The solution was an innovative three-tranche, risk-tiered architecture. CGIF guaranteed two tranches: KHR80 billion with a floating rate coupon, linked to 180-day Secured Overnight Financing Rate (SOFR), with a floor and cap, set at 4% and 6%. A second KHR60 billion tranche carries a standard floating rate coupon, of 1.8% over SOFR.
An unguaranteed tranche, paying 180-day SOFR plus 3%, met the requirements of local investors willing to price and assume direct project risk when confidence is underpinned by the broader structural framework.
A particular point of innovation was the design of the floating rate note with a floor and a cap. This addressed the lack in Cambodia of an interest rate swap market that financiers in long-tenor infrastructure deals typically require to manage interest rate risk. This bespoke solution sets a useful precedent for future long-tenor deals in similar frontier markets.

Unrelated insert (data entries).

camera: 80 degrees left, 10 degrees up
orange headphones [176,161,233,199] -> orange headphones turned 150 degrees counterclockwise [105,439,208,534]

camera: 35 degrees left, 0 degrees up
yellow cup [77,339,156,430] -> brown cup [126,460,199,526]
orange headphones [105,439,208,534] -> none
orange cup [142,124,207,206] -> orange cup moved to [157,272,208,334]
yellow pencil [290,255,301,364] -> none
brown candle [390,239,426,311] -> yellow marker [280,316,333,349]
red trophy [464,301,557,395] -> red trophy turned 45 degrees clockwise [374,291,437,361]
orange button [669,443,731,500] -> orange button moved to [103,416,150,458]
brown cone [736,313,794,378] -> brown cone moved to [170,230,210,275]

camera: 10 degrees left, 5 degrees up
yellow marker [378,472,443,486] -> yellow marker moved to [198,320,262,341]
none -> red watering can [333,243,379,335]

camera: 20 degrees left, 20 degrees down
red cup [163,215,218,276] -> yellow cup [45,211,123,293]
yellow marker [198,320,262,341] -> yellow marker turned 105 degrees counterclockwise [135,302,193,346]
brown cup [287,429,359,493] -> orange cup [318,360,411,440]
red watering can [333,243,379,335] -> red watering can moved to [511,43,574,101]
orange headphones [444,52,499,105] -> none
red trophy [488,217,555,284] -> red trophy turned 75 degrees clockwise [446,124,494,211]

EF: How was the bond received by investors?
NN: The multi-tranche structure successfully attracted a diversified book comprising local banks, foreign banks and life insurance companies – with approximately 50% domestic and 50% foreign participation. The placement of the unguaranteed tranche was particularly significant: it demonstrated that, with the right structure and credible due diligence, investors are prepared to assume direct project risk in a frontier market such as Cambodia.
EF: How do you expect Cambodia’s sustainable finance market to develop from here?
NN: This transaction has established a genuine benchmark and a replicable template for sustainable infrastructure finance in Cambodia and beyond. We are confident this momentum will continue, supported by the government’s commitment to renewable energy development, with a government-backed pipeline that will generate an ongoing need for long-tenor, project-level financing of exactly the kind this bond pioneered.
The deal also directly addressed the shortage of long-term, stable assets for domestic institutional investors. We expect its success to unlock further institutional demand.
EF: What is next on the agenda for CGIF?
NN: We continue to develop CGIF’s guarantee capabilities across the ASEAN+3 region, with a particular focus on deepening sustainable and climate-aligned capital markets in frontier and emerging market economies. We are looking to replicate this project bond model in other ASEAN markets where long-term infrastructure financing gaps remain significant.
More broadly, we are deepening our engagement with the sustainable finance ecosystem: working with regional partners on policy frameworks, capacity building and market infrastructure to support the issuance of green, social and sustainability bonds.